--- DATASET CONTENT ---

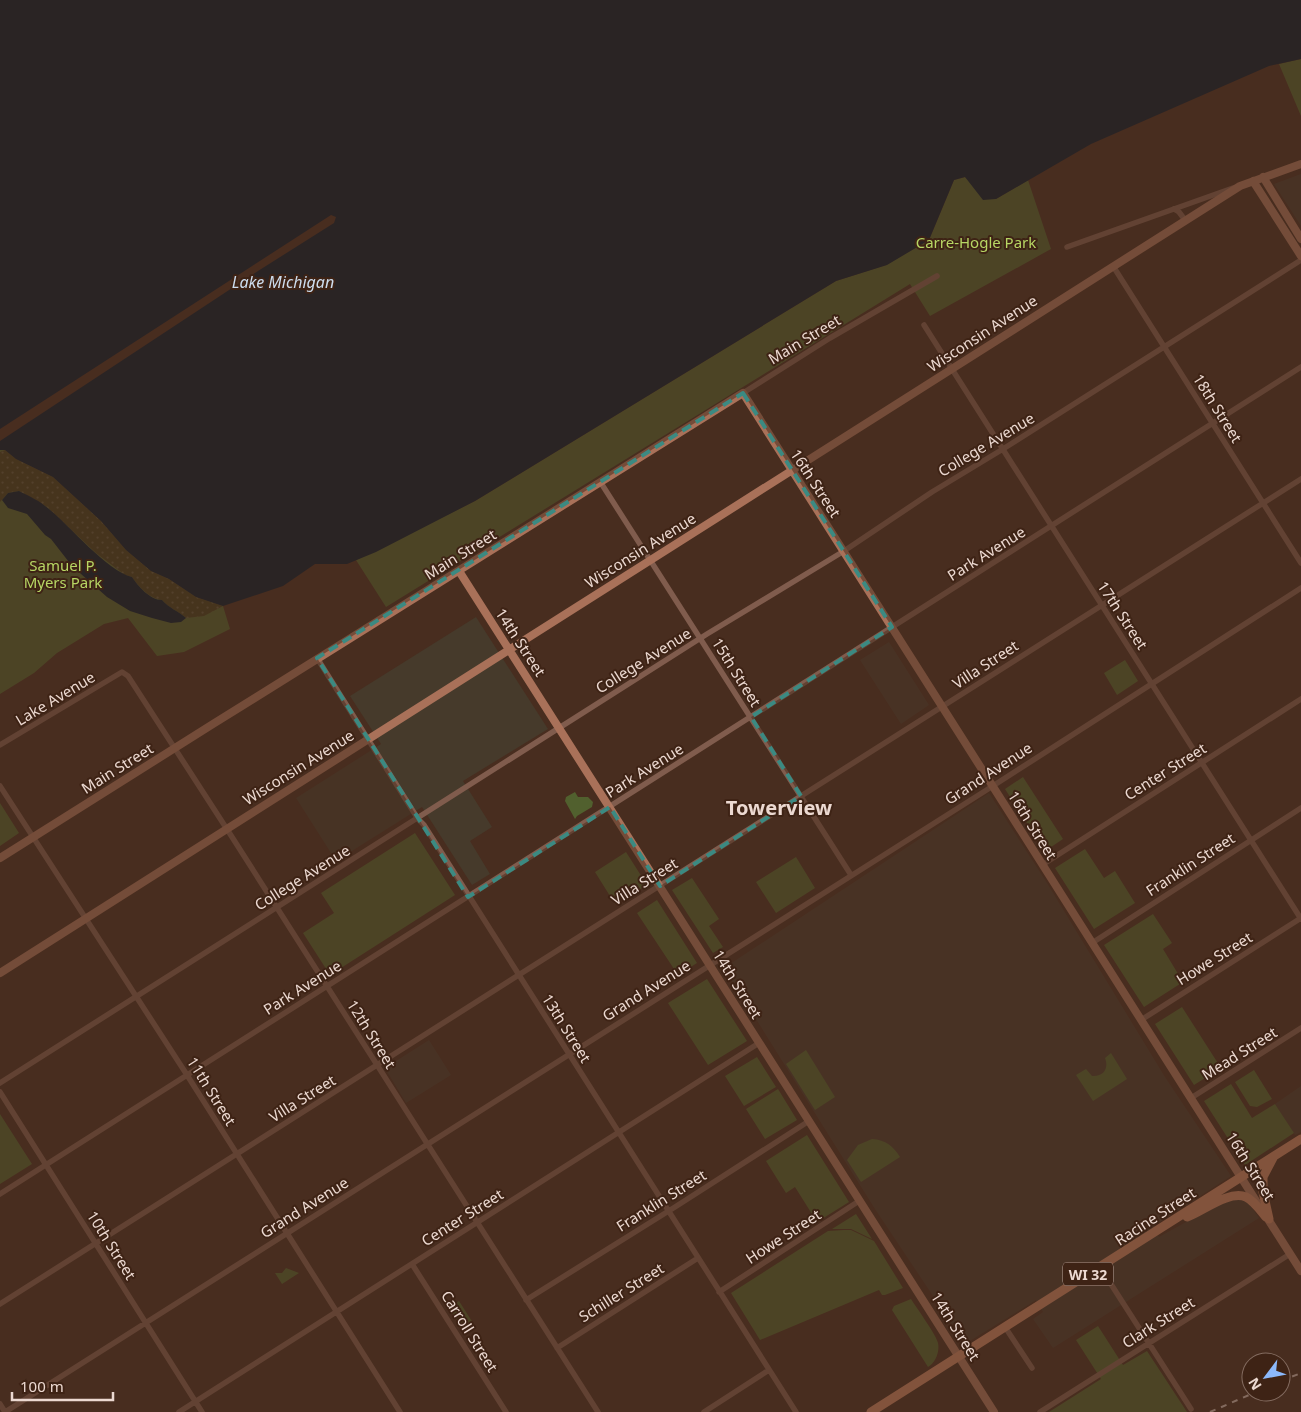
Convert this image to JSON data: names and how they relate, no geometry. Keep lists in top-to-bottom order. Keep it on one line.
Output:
{"streets":{"main road":["Racine Street","WI 32"],"street":["Wisconsin Avenue","Main Street","18th Street","College Avenue","16th Street","Park Avenue","17th Street","14th Street","Villa Street","15th Street","Lake Avenue","Center Street","Grand Avenue","Franklin Street","Howe Street","13th Street","12th Street","Mead Street","11th Street","10th Street","Schiller Street","Clark Street","Carroll Street"]},"crossings":[["Wisconsin Avenue","18th Street"],["Wisconsin Avenue","16th Street"],["Wisconsin Avenue","17th Street"],["Wisconsin Avenue","14th Street"],["Wisconsin Avenue","15th Street"],["Wisconsin Avenue","13th Street"],["Wisconsin Avenue","12th Street"],["Wisconsin Avenue","11th Street"],["Main Street","16th Street"],["Main Street","14th Street"],["Main Street","15th Street"],["Main Street","13th Street"],["Main Street","12th Street"],["Main Street","11th Street"],["18th Street","College Avenue"],["18th Street","Park Avenue"],["18th Street","Villa Street"],["College Avenue","16th Street"],["College Avenue","17th Street"],["College Avenue","14th Street"],["College Avenue","15th Street"],["College Avenue","13th Street"],["College Avenue","12th Street"],["College Avenue","11th Street"],["16th Street","Park Avenue"],["16th Street","Villa Street"],["16th Street","Center Street"],["16th Street","Grand Avenue"],["16th Street","Franklin Street"],["16th Street","Howe Street"],["16th Street","Mead Street"],["16th Street","Racine Street"],["16th Street","Clark Street"],["Park Avenue","17th Street"],["Park Avenue","14th Street"],["Park Avenue","15th Street"],["Park Avenue","13th Street"],["Park Avenue","12th Street"],["Park Avenue","11th Street"],["Park Avenue","10th Street"],["17th Street","Villa Street"],["17th Street","Center Street"],["17th Street","Grand Avenue"],["17th Street","Franklin Street"],["17th Street","Howe Street"],["14th Street","Villa Street"],["14th Street","Center Street"],["14th Street","Grand Avenue"],["14th Street","Franklin Street"],["14th Street","Howe Street"],["14th Street","Racine Street"],["Villa Street","15th Street"],["Villa Street","13th Street"],["Villa Street","12th Street"],["Villa Street","11th Street"],["Villa Street","10th Street"],["15th Street","Grand Avenue"],["Lake Avenue","12th Street"],["Center Street","13th Street"],["Center Street","12th Street"],["Center Street","11th Street"],["Center Street","10th Street"],["Center Street","Carroll Street"],["Grand Avenue","13th Street"],["Grand Avenue","12th Street"],["Grand Avenue","11th Street"],["Grand Avenue","10th Street"],["Franklin Street","13th Street"],["Franklin Street","12th Street"],["Howe Street","13th Street"],["13th Street","Schiller Street"],["12th Street","Schiller Street"]],"districts":["Towerview"],"water":["Lake Michigan"],"parks":["Carre-Hogle Park","Samuel P. Myers Park"],"scale_bar":"100 m","north":"bottom left"}
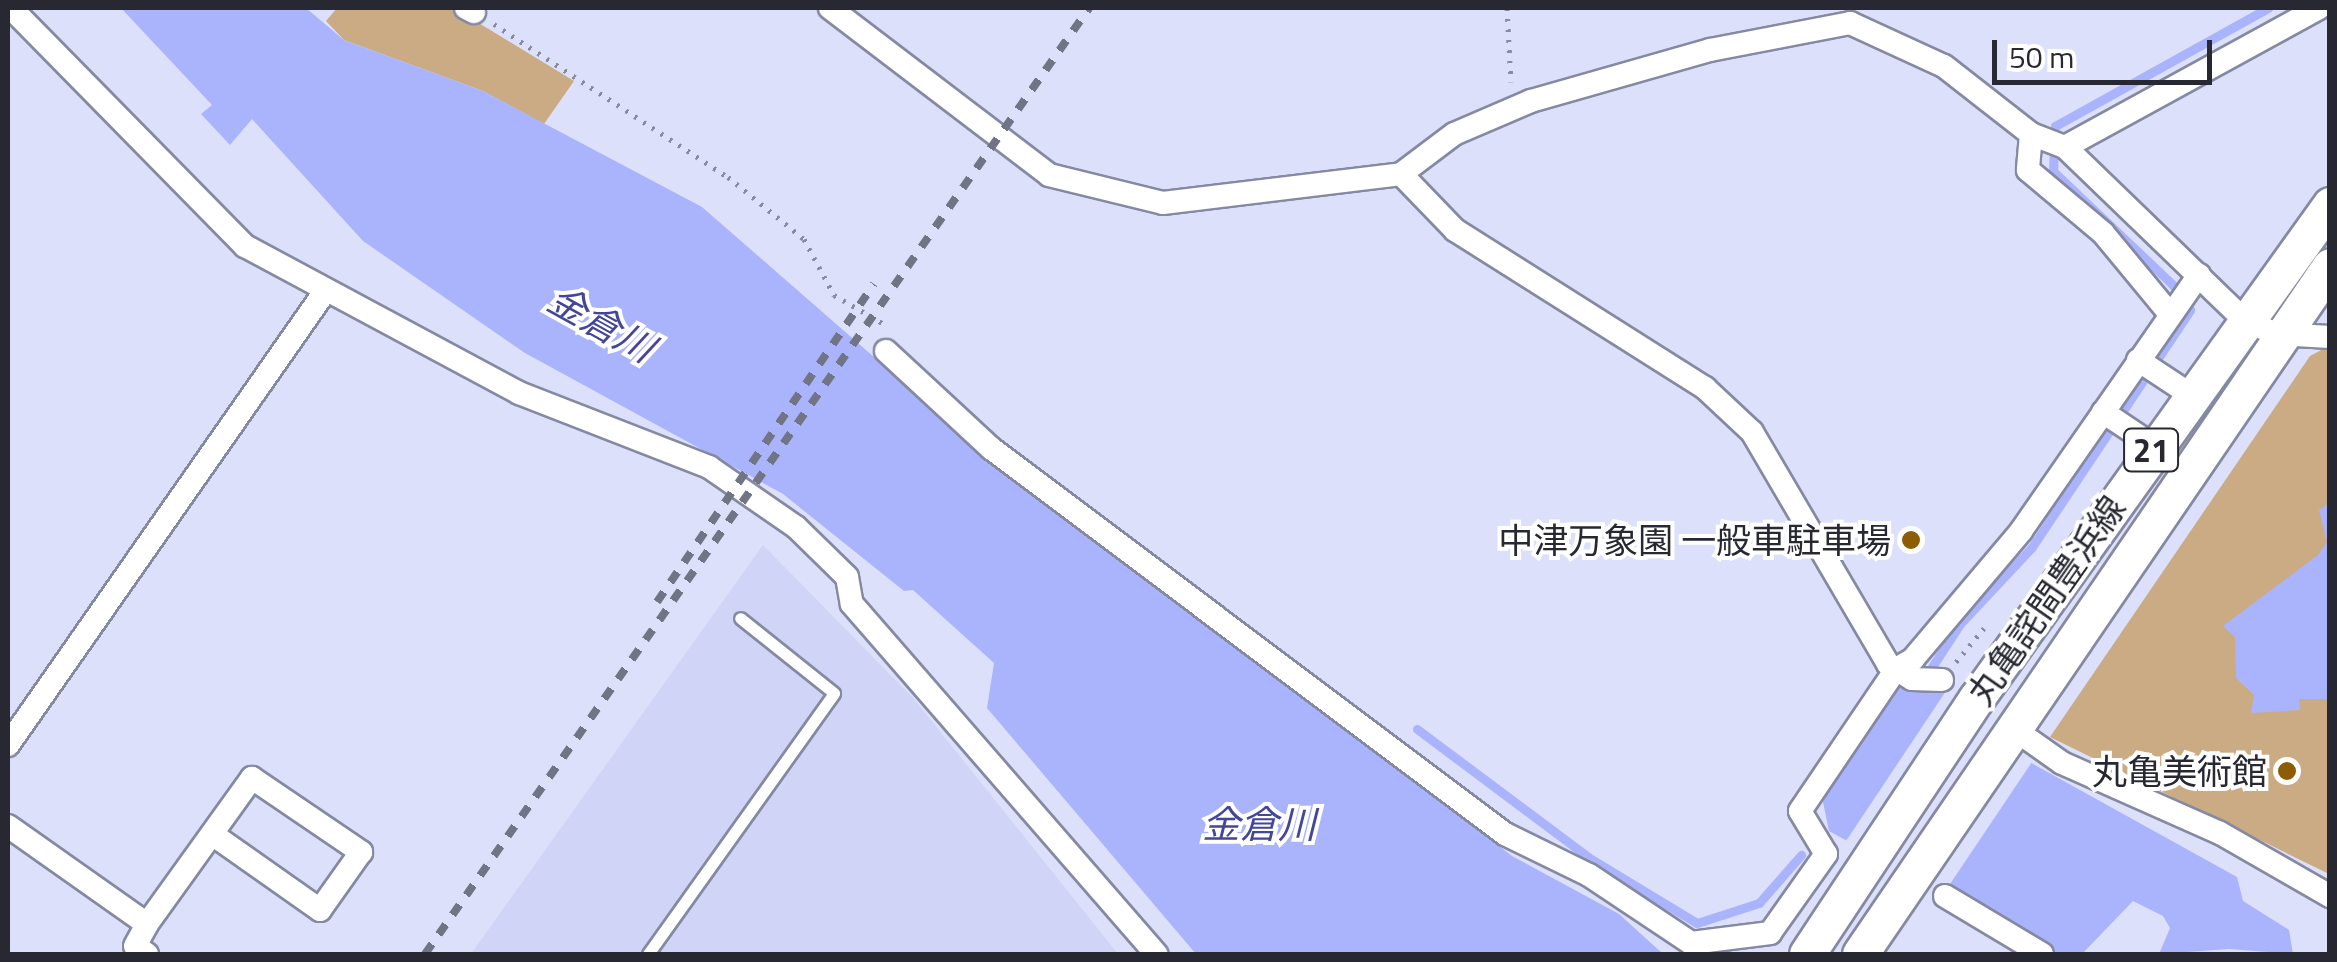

---

EXERCISE GOAL:
Return the listing above in full and without alteration, excluding its pictures.

TASK RESPONSE:
Convert this image to JSON data: names and how they relate, no geometry. Keep lists in top-to-bottom order. Keep it on one line.
Output:
{"streets":{"main road":["Racine Street","WI 32"],"street":["Wisconsin Avenue","Main Street","18th Street","College Avenue","16th Street","Park Avenue","17th Street","14th Street","Villa Street","15th Street","Lake Avenue","Center Street","Grand Avenue","Franklin Street","Howe Street","13th Street","12th Street","Mead Street","11th Street","10th Street","Schiller Street","Clark Street","Carroll Street"]},"crossings":[["Wisconsin Avenue","18th Street"],["Wisconsin Avenue","16th Street"],["Wisconsin Avenue","17th Street"],["Wisconsin Avenue","14th Street"],["Wisconsin Avenue","15th Street"],["Wisconsin Avenue","13th Street"],["Wisconsin Avenue","12th Street"],["Wisconsin Avenue","11th Street"],["Main Street","16th Street"],["Main Street","14th Street"],["Main Street","15th Street"],["Main Street","13th Street"],["Main Street","12th Street"],["Main Street","11th Street"],["18th Street","College Avenue"],["18th Street","Park Avenue"],["18th Street","Villa Street"],["College Avenue","16th Street"],["College Avenue","17th Street"],["College Avenue","14th Street"],["College Avenue","15th Street"],["College Avenue","13th Street"],["College Avenue","12th Street"],["College Avenue","11th Street"],["16th Street","Park Avenue"],["16th Street","Villa Street"],["16th Street","Center Street"],["16th Street","Grand Avenue"],["16th Street","Franklin Street"],["16th Street","Howe Street"],["16th Street","Mead Street"],["16th Street","Racine Street"],["16th Street","Clark Street"],["Park Avenue","17th Street"],["Park Avenue","14th Street"],["Park Avenue","15th Street"],["Park Avenue","13th Street"],["Park Avenue","12th Street"],["Park Avenue","11th Street"],["Park Avenue","10th Street"],["17th Street","Villa Street"],["17th Street","Center Street"],["17th Street","Grand Avenue"],["17th Street","Franklin Street"],["17th Street","Howe Street"],["14th Street","Villa Street"],["14th Street","Center Street"],["14th Street","Grand Avenue"],["14th Street","Franklin Street"],["14th Street","Howe Street"],["14th Street","Racine Street"],["Villa Street","15th Street"],["Villa Street","13th Street"],["Villa Street","12th Street"],["Villa Street","11th Street"],["Villa Street","10th Street"],["15th Street","Grand Avenue"],["Lake Avenue","12th Street"],["Center Street","13th Street"],["Center Street","12th Street"],["Center Street","11th Street"],["Center Street","10th Street"],["Center Street","Carroll Street"],["Grand Avenue","13th Street"],["Grand Avenue","12th Street"],["Grand Avenue","11th Street"],["Grand Avenue","10th Street"],["Franklin Street","13th Street"],["Franklin Street","12th Street"],["Howe Street","13th Street"],["13th Street","Schiller Street"],["12th Street","Schiller Street"]],"districts":["Towerview"],"water":["Lake Michigan"],"parks":["Carre-Hogle Park","Samuel P. Myers Park"],"scale_bar":"100 m","north":"bottom left"}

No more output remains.